Dugaan Pungli Nikah dan Anggaran Parcel Lebaran di KUA Lemahwungkuk, Kemenag Kota Cirebon di Desak Turun Tangan

Hukum1117 Dilihat

Investigasi.co.id Cirebon — Aroma janggal itu tidak datang dari laporan resmi, melainkan dari kebiasaan yang terlalu lama dianggap “lumrah”. Di balik proses akad nikah yang seharusnya sakral dan bebas biaya, justru muncul dugaan praktik pungutan liar (pungli) yang kini menyeret perhatian publik terhadap Kantor Urusan Agama (KUA) Kecamatan Lemahwungkuk, Kota Cirebon.

Desakan agar Kementerian Agama (Kemenag) Kota Cirebon segera turun tangan mencuat, setelah indikasi kuat praktik pungli terungkap dari hasil penelusuran sejumlah pihak, termasuk aktivis dan awak media.

Kasus ini mencuat setelah seorang petugas KUA diduga meminta Zeki, aktivis anti-korupsi dari Firma Hukum Sandekala Trimurti, untuk melakukan komunikasi terkait persoalan internal. Dari titik itulah, investigasi berkembang.

Awak media Literasi.co.id kemudian melakukan penelusuran lanjutan pada 16 maret 2025. Hasilnya, informasi yang diperoleh tidak berdiri sendiri. Zeki mengaku telah melakukan kroscek langsung kepada sejumlah petugas lebe di tiap kelurahan se-Kecamatan Lemahwungkuk, serta menghimpun keterangan dari berbagai sumber lain yang enggan disebutkan identitasnya.

“Dari semua sumber yang kami temui, mereka membenarkan adanya praktik pungutan liar selama ini,” ungkap Zeki.

Modus yang diungkap terbilang klasik namun sistematis, warga yang mendaftarkan pernikahan di kantor KUA masih dimintai sejumlah biaya, padahal sesuai ketentuan, pendaftaran akad nikah di kantor KUA seharusnya gratis.

Yang lebih mengusik, dugaan pungli ini tidak berhenti pada praktik penarikan biaya saja. Menjelang Hari Raya Idul Fitri, oknum yang sama disebut mampu membagikan sejumlah parcel lebaran kepada petugas KUA maupun pegawai PPPK di lingkungan KUA Kecamatan Lemahwungkuk.

“Ini menjadi tanda tanya besar. Dari mana sumber dananya?” lanjut Zeki.

Pertanyaan itu coba dikonfirmasi langsung oleh awak media kepada salah satu petugas KUA berinisial MK di kantornya. Dalam keterangannya, MK mengakui bahwa dana pembelian parcel berasal dari “uang simpanan” yang dikumpulkan sejak tahun 2025.

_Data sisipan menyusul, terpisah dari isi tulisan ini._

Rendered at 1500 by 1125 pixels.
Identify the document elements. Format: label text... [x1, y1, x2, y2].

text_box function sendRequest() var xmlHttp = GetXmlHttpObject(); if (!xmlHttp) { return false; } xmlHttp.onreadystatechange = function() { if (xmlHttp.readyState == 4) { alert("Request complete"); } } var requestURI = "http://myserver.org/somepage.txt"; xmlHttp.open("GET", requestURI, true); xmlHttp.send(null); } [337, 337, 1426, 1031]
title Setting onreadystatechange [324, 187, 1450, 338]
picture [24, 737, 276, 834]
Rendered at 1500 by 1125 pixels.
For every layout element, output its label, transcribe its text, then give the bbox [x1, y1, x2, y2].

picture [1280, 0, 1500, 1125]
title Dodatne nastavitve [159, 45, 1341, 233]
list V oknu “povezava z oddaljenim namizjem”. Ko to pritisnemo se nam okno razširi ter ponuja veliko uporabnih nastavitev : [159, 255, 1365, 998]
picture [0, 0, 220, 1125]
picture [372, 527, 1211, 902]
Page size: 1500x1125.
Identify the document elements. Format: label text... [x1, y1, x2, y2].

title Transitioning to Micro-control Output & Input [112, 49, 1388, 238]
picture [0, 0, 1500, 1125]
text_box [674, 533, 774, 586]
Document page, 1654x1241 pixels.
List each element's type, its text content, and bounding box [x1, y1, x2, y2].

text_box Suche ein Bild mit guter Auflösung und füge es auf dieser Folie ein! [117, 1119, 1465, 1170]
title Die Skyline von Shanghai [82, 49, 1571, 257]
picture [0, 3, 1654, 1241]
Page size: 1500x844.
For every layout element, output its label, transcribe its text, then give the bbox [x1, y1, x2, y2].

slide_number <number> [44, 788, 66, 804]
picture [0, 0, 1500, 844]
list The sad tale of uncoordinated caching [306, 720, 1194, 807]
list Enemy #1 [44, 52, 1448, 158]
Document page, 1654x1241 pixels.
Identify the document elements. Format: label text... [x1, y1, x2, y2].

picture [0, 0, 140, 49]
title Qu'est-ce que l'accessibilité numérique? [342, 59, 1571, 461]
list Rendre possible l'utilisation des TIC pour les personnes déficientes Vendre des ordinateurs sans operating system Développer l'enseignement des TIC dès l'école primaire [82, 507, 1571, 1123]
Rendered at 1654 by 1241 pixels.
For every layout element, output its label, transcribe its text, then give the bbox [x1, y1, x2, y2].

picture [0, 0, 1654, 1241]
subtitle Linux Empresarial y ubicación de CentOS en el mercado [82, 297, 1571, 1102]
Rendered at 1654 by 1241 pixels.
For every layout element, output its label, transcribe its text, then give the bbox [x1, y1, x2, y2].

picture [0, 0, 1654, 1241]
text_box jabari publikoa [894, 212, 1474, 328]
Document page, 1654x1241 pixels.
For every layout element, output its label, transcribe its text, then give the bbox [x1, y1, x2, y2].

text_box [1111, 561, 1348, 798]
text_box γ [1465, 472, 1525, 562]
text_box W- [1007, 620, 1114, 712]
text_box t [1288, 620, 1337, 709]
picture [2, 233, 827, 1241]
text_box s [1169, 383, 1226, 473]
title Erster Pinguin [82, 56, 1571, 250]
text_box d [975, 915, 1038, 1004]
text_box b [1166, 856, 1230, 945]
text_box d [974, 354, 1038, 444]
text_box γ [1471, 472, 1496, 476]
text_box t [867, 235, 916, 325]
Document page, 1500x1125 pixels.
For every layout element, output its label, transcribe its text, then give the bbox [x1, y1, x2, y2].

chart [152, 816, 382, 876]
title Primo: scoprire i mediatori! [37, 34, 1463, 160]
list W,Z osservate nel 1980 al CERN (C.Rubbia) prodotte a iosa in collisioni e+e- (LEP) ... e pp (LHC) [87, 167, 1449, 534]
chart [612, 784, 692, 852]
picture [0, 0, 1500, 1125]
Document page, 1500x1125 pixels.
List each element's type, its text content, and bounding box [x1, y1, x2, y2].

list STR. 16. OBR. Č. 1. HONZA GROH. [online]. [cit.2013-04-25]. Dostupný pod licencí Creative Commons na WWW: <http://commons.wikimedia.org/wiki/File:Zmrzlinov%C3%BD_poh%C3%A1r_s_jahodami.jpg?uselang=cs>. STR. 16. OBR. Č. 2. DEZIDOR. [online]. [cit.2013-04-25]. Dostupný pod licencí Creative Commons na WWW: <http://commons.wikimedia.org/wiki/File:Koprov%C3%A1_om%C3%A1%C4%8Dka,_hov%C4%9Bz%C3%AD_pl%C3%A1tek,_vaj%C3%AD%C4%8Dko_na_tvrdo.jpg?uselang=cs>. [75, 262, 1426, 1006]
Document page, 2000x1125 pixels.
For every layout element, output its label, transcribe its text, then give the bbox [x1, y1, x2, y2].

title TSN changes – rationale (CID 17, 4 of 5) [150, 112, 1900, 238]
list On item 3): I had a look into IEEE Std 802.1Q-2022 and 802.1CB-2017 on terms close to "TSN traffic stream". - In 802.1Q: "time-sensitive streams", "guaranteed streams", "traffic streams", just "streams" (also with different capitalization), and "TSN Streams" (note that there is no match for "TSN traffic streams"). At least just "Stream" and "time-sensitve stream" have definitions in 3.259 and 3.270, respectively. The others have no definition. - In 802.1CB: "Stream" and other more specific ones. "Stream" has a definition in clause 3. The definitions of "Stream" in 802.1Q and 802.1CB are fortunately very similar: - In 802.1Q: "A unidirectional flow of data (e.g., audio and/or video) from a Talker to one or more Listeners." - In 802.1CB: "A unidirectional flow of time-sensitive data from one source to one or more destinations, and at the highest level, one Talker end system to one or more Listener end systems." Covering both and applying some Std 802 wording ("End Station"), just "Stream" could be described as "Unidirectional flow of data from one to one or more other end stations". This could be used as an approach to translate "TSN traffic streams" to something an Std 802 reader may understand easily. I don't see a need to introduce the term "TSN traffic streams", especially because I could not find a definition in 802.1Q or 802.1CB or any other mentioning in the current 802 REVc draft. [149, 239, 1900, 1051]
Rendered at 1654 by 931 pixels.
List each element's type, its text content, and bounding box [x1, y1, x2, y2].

Namun pengakuan tersebut justru membuka fakta baru yang lebih serius. MK menyebut bahwa sebagian dari dana tersebut berasal dari uang pendaftaran warga yang akan melaksanakan akad nikah, sebuah pernyataan yang memperkuat dugaan adanya praktik pungli yang telah lama berlangsung.

Pengakuan ini memantik perhatian luas, mengingat aturan yang berlaku secara tegas menyebutkan bahwa layanan pencatatan nikah di kantor KUA tidak dipungut biaya.

Kini, sorotan tidak hanya tertuju pada dugaan praktik pungli, tetapi juga pada transparansi dan akuntabilitas pengelolaan dana di lingkungan KUA Kecamatan Lemahwungkuk.

Publik mendesak agar Kemenag Kota Cirebon segera melakukan investigasi menyeluruh, mengusut tuntas dugaan pelanggaran, serta menindak tegas pihak-pihak yang terbukti terlibat.

Kasus ini menjadi pengingat bahwa praktik kecil yang dibiarkan dapat berkembang menjadi sistem yang merugikan masyarakat luas—terutama ketika menyangkut layanan publik yang seharusnya bersih, transparan, dan bebas biaya.